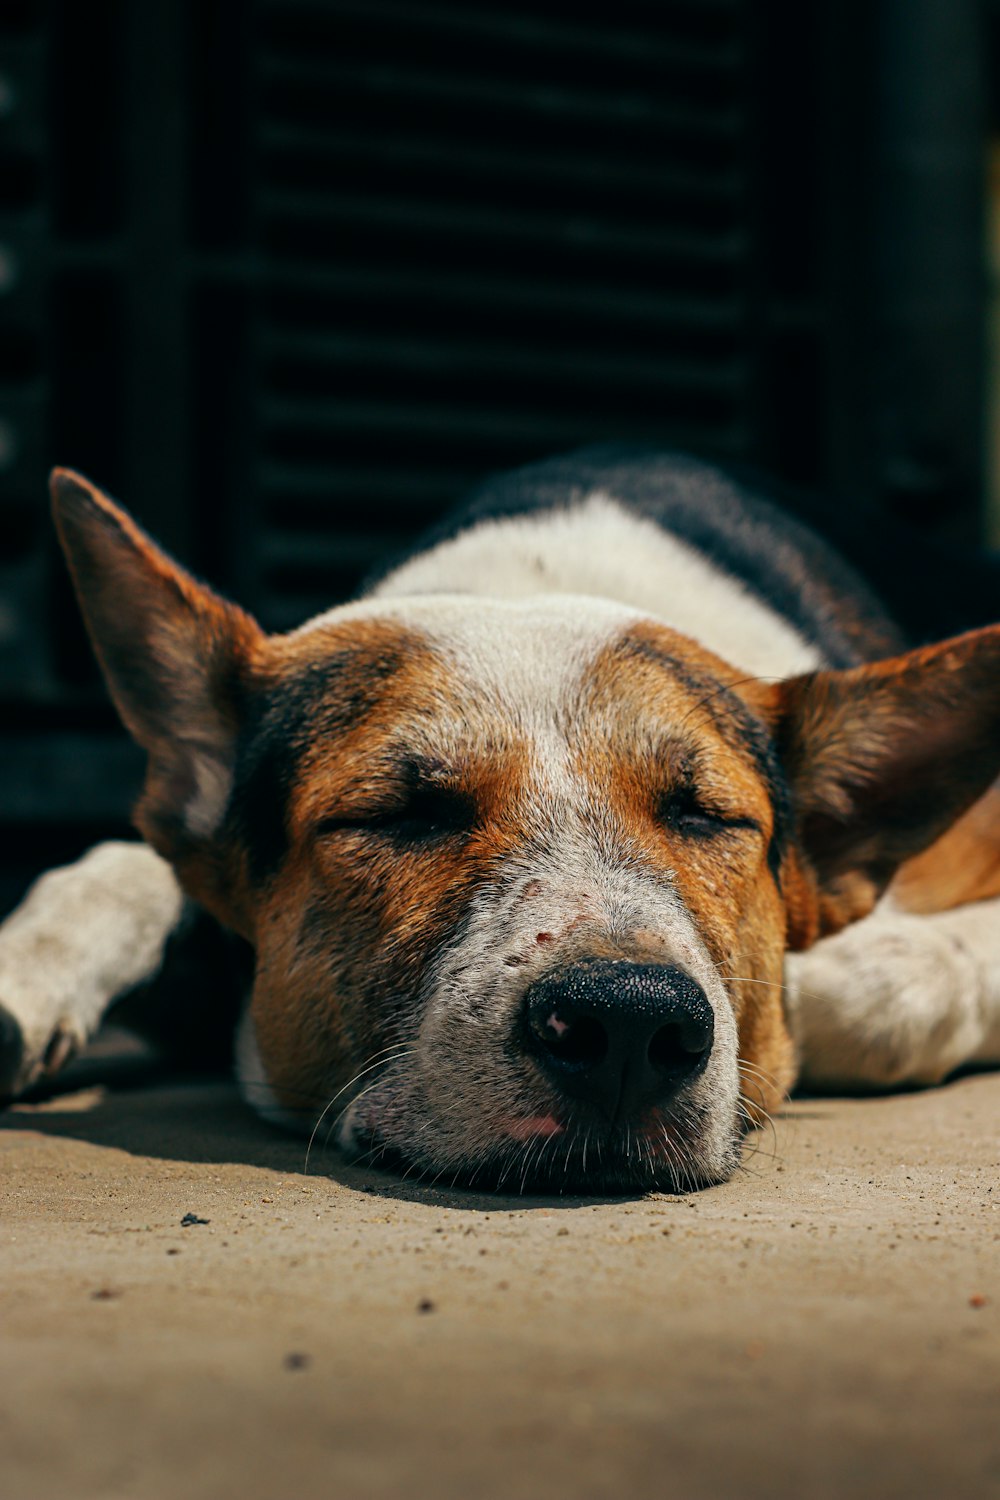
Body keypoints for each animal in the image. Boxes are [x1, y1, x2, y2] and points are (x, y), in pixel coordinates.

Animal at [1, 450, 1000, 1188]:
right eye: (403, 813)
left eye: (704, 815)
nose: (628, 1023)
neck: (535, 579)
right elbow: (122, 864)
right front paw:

# # # #

[What you are asked to do] Everything in the entries except the pictures should be returned exactly as given.

[Written answer]
Body keypoints for each animal in the image. Boxes are [x1, y1, x2, y2] and points are (x, y), in pixel coordinates.

Animal at [1, 450, 1000, 1188]:
right eye: (403, 813)
left eye: (704, 815)
nose: (628, 1023)
neck: (535, 579)
right elbow: (122, 864)
right front paw:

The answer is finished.